Jerry Miculek, the world's fastest shooter talked with a police officer who once had to discharge a .357 inside a vehicle, resulting in permanent hearing damage. The incident got Jerry thinking. How much louder is a firearm in an enclosed space?
He decided to do an experiment find out for himself. Jerry builds a setup to shoot various firearms inside a vehicle and uses a meter to measure the sound. This experiment starts off with the tiny .22 long rifle and works its way up to a Barrett chambered in .50 BMG!
This was one of the more interesting and informative firearms experiments we have seen in a long time. For reference, most medical professionals say that 85 decibels can permanently damage a human's hearing. In the case of the .50 BMG, it topped out at 123.7 decibels. Keep in mind that reading was taken through the car's windshield. It may have been even louder inside.
We cannot believe how much the windshield deflected that .50 caliber round and caused it to keyhole. Who would have thought?

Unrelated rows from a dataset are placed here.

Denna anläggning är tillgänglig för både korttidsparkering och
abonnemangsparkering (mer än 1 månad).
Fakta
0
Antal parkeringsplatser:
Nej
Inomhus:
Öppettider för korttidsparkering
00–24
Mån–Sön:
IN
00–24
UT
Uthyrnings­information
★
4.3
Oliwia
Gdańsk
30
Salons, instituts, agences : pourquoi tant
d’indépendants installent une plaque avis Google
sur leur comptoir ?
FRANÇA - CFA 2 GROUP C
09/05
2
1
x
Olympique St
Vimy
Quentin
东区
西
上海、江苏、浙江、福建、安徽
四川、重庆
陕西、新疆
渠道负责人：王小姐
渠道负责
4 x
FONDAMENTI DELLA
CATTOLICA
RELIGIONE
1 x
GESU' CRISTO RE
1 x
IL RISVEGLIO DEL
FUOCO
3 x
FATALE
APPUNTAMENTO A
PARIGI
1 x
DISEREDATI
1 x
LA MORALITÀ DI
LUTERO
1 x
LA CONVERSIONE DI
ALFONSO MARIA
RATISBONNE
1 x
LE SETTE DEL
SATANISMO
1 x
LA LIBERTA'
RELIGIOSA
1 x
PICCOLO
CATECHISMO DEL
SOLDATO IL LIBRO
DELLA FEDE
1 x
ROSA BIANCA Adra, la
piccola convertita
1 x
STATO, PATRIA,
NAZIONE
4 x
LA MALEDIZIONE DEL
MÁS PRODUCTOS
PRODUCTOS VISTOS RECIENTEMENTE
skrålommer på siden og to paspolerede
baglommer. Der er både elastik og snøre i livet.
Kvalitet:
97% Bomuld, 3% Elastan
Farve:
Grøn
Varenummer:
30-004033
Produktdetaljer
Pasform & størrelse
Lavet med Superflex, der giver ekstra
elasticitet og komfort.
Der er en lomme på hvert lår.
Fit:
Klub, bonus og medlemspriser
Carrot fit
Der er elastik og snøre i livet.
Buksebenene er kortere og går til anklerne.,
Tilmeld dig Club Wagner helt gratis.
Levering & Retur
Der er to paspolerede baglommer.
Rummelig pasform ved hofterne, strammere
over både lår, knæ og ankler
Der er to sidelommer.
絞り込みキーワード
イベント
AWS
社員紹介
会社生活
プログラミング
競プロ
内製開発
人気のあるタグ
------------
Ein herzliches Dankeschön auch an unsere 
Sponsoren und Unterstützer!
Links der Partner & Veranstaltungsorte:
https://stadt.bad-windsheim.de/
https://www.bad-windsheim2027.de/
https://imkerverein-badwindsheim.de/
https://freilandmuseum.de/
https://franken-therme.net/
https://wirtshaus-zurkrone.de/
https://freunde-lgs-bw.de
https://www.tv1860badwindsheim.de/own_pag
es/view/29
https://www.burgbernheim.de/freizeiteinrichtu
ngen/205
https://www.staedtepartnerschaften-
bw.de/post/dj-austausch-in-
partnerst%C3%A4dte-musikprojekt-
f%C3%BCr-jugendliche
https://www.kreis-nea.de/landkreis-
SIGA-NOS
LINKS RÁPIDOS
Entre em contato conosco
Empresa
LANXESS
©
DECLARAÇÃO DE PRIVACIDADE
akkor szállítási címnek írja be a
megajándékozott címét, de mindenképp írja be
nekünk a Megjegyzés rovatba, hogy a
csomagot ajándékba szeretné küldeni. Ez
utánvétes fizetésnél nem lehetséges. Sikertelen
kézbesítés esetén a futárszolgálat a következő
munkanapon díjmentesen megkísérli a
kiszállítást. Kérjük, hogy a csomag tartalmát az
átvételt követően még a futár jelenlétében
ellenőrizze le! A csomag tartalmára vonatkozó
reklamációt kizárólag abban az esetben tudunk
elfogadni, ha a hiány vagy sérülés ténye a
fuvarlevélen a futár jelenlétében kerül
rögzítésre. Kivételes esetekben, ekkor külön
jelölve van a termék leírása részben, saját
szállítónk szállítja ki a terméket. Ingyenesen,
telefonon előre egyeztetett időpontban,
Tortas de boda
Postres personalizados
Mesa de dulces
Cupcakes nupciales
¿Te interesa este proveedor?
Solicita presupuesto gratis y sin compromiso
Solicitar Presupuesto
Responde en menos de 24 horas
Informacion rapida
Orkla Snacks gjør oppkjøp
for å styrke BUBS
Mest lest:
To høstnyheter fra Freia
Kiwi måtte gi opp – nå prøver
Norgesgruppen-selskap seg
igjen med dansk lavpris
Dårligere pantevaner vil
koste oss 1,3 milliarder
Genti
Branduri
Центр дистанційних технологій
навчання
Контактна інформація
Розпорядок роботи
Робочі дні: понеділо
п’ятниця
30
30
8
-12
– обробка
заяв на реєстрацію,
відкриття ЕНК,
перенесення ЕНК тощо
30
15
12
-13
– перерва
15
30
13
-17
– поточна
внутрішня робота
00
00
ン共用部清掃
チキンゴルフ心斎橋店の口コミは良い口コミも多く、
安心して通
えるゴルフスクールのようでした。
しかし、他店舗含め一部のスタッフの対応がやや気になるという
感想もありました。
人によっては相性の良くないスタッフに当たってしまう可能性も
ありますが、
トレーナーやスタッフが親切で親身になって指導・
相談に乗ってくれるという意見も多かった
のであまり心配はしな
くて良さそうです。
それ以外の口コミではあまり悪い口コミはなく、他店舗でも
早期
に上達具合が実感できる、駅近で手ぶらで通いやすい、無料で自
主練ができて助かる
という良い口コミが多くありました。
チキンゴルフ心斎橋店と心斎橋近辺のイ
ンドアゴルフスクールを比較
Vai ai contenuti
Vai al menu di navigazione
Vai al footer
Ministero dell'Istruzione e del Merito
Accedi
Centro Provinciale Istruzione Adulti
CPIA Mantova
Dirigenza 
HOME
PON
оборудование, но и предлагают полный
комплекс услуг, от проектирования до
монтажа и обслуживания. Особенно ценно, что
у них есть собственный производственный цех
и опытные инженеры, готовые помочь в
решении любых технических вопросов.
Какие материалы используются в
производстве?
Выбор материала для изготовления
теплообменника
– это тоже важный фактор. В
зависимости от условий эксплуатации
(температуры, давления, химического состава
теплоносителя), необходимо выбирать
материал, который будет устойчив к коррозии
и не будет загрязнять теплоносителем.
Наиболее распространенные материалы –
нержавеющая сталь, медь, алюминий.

This experiment showed that even the tiny .22 long rifle may damage your hearing if you discharge a round from the confines of your vehicle. That handgun registered 102 decibels, which is near the same level as a rock concert.
Another thing this experiment shows is yet another flaw of firearms being portrayed in the movies. We have lost count of all the movies we have watched where people are discharging firearms in the confined space of a car with no negative repercussions to their hearing.